2.4.3 Ethical challenges
Privacy represents a major ethical challenge. Digital footprint data are highly sensitive, and hence, anonymisation and disclosure control are required. Individual records must be anonymised so they are not identifiable. The high degree of granularity and personal information of these records may and have been used in ethically questionable ways; for example, Cambridge Analytica used information of Facebook users to segment the population and target politically motivated content (Cadwalladr and Graham-Harrison 2018). Anonymising information, however, imposes a key challenge as there is a trade-off between accuracy and privacy (Petti and Flaxman 2020). Anonymisation may reduce the usability of data. The greater the degree of privacy, the lower is the degree of accuracy of the resulting data and vice versa. Identifying the optimal point balancing the privacy-accuracy trade-off is the key challenge. If doing incorrectly, we could end up drawing inferences that do not reflect the actual population processes displayed in the data, or have artificially been encoded in the data through noise or reshuffling. The application of data differential privacy to the US census provides a recent good example of this challenge.

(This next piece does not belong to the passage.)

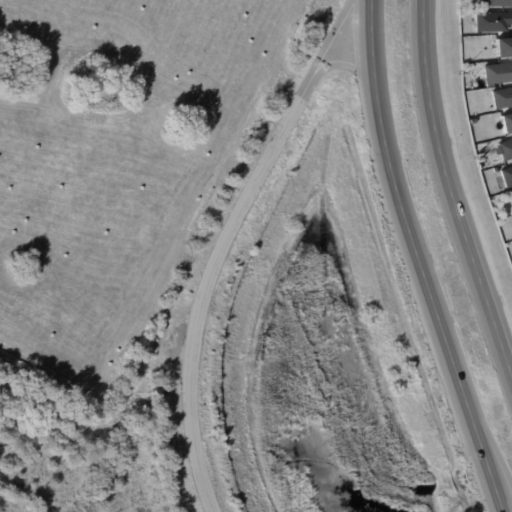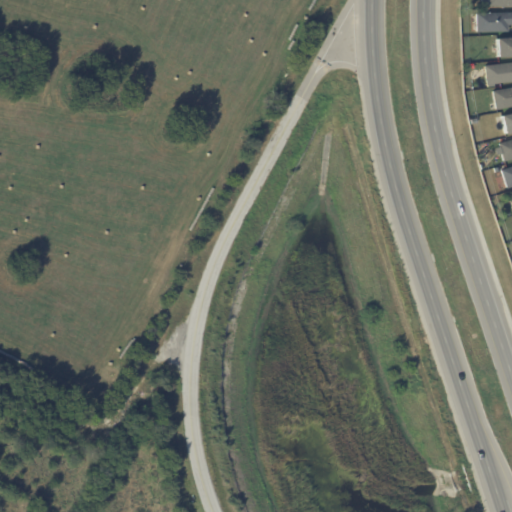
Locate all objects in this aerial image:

An emblematic case is New York’s Liberty Island which has no resident population, but official US census reported 48 residents which was the result of adding statistical noise to the data, in order to enhance privacy.
2.5 Conclusion
Digital footprint data present unique oppotunites to enhance our understanding of population processes and support individual, business and government decisions to improve targeted processes and outcomes. Businesses have used digital footprint data to segment their consumer populations and improve their targeting of marketing content, products and ultimately increase sales and revenue (Dolega, Rowe, and Branagan 2021). Governments and health care institutions, particularly during the COVID-19 have leverage digital footprint data to monitor the spread of the pandemic and develop appropriate mitigation responses (Green, Pollock, and Rowe 2021). However, the use of digital footprint data poses major conceptual, methodological and ethical challenges - which need to be overcome to unleash their full potential. The aim of this book is to address of the key methodological challenges. In particular, this book seeks to provide applied training on the practical application of commonly used machine learning and artificial intelligence approaches to leverage on digital footprint data in the understanding of human behaviour and population processes.